No es fácil explicar la propuesta de Kirill Serebrennikov para este Don Carlo vienés. El eje principal de su idea es el básico de la obra, con dos niveles narrativos. Por una parte está lo que podríamos llamar el conflicto familiar y, por otro, el enfrentamiento político. Serebrennikov sitúa la acción en nuestro tiempo y en una especie de Museo del Traje o quizá lo podríamos llamar “Centro de investigación y recuperación histórica de la indumentaria de los Austrias españoles” porque eso exactamente es el gran espacio que domina el escenario durante toda la obra, lleno de armarios, una plataforma y con una gran mesa central que sirve para ir sacando las piezas artísticas. En ese Centro veremos, incansable y aburridamente, el ir y venir de los investigadores vistiendo a los cuatro personajes fundamentales de la obra con unos ricos ropajes con el objetivo de presentarlos en una exposición. Por supuesto, después, con el mismo trajín, veremos como se desviste paso por paso otra vez a los maniquís humanos que representan a Felipe II, Isabel de Valois, el infante Carlos y la princesa de Éboli. Mientras el conflicto familiar se plantea entre el director del museo, su esposa, un empleado enamorado de esta última y dos trabajadores que también están implicados en los enfrentamientos amorosos.

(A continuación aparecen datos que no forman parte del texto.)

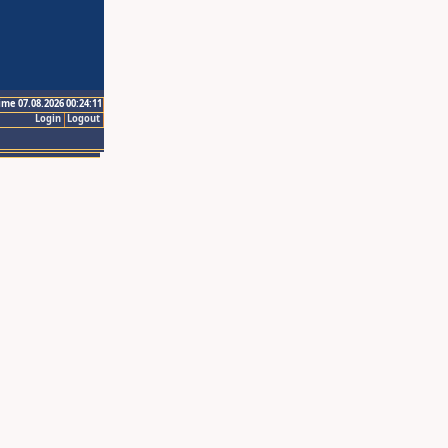
ime 07.08.2026 00:24:11
Login
Logout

¿Algo que ver lo que se canta con lo que pasa en escena? No, pura fantasía, si no sabes el argumento o no entiendes ninguno de los cuatro idiomas en los que se traduce el libreto en las pantallas que hay en cada asiento, te vas como has venido. En cuanto a la trama política, algo nos olemos desde el primer momento de la obra cuando aparece el funcionario Posa con una camiseta que pone libertad y con la que trapichea con su colega Carlos. Algo de lío también sospechamos que hay cuando en el acto de Atocha los rebeldes son activistas en contra de la esclavitud de los trabajadores textiles y del consumismo desaforado (eso nos lo hacen ver en proyecciones). Me pregunté toda la noche que tiene que ver ser el director de un centro de investigación de trajes históricos con liderar la explotación de las fábricas asiáticas. ¿Quizá el museo es una tapadera? Aún no lo he resuelto. Y creo que Serebrennikov tampoco. Ahí, si es que no había naufragado antes, es cuando se hunde. Esa conexión no tiene ninguna lógica aunque aceptaras en principio que la idea general del director tuviera sentido.
Lo que no falta en una producción tan transgresora es la leyenda de la España negra a través de videos en Atocha con imágenes clásicas de autos de fe y de la Iglesia represora. Cambiamos todo pero eso no. Lamentable después de alardear en el programa de haber estudiado profundamente la historia y las motivaciones políticas de la trama. Por otra parte, destacar el trabajo del taller de figuración de la Ópera de Viena que ha creado unos trajes de época excepcionalmente bellos bajo la supervisión de Galya Solodovnikova. Lo único bello de una producción donde no te puedes creer a un Gran Inquisidor con guardapolvos ni a unas damas de la canción del velo que acaban vestidas con burkas.
Resumiendo, nos quedaremos con una brillantísima parte musical y olvidaremos el fracaso de la producción escénica.